История 2. Месяцы контакта. Десятки сообщений в день. «Доброе утро», «Как твой день?», «Спокойной ночи, целую». Слова-мостики через километры. Планы, выстроенные буква за буквой: «Встретимся в пятницу?», «Летом поедем к морю?», «Хочу тебя обнять». Каждое «люблю» – как маленькая клятва, отправленная в эфир.

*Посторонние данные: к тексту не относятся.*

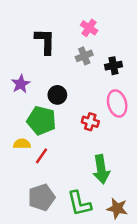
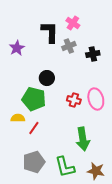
black L-shape: (45, 41) -> (50, 32), moved
purple star: (21, 84) -> (17, 48), moved
pink ellipse: (117, 103) -> (96, 99), moved

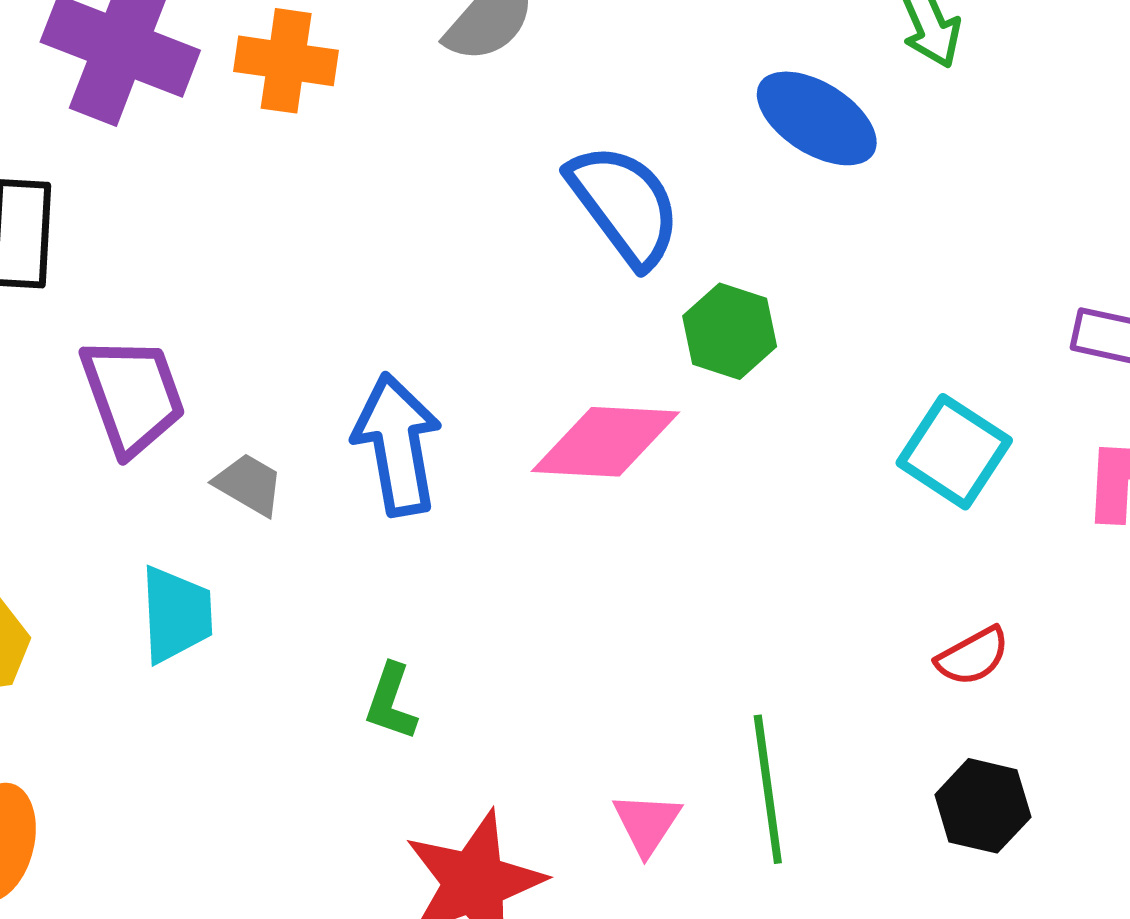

И вдруг – тишина. Не та, что на час-два. Пауза затянулась. На день. На два. На неделю. Сердце сжимается тревогой. Пишешь: «Все в порядке? Скучаю» Ответа нет. Звонишь – тишина в трубке. Как будто связь оборвалась в самом глухом месте. А потом – оно. Одно-единственное сообщение. Сухое, короткое, как обломок щепки. Без «привет», без имени. Просто: «Не могу больше». И – пустота. Ни «прости». Ни «спасибо за все». Ни даже точки в конце. Просто – обрыв. Как будто кто-то взял огромный ластик и провел им по всему архиву переписки, по всем обещаниям, по образу человека, жившего в этих строках. Стерли. Оставили тебя одного перед чистым, мертвым экраном, где еще секунду назад пульсировало твое отражение в чьих-то глазах. Что было реально? Тексты? Чувства? Или только иллюзия связи, которую так легко удалить одним касанием?
Истрия 3. Год работы. Пятьдесят два сеанса. Каждую неделю он садился в это кресло напротив тебя. Говорил о самом сокровенном: о детских обидах, которые до сих пор жгут, о страхах, что душат по ночам, о надеждах, которые боялся произнести вслух. Ты слушал. Помогал разматывать клубок боли. Подбадривал, когда прорывался плач. Радовался маленьким победам – «Я, наконец, сказал «нет»», «Я перестал винить себя за то…». Вы вместе собирали по кусочкам его разбитую картину мира. Доверие было вашим главным инструментом. Он его дал. Ты его берег.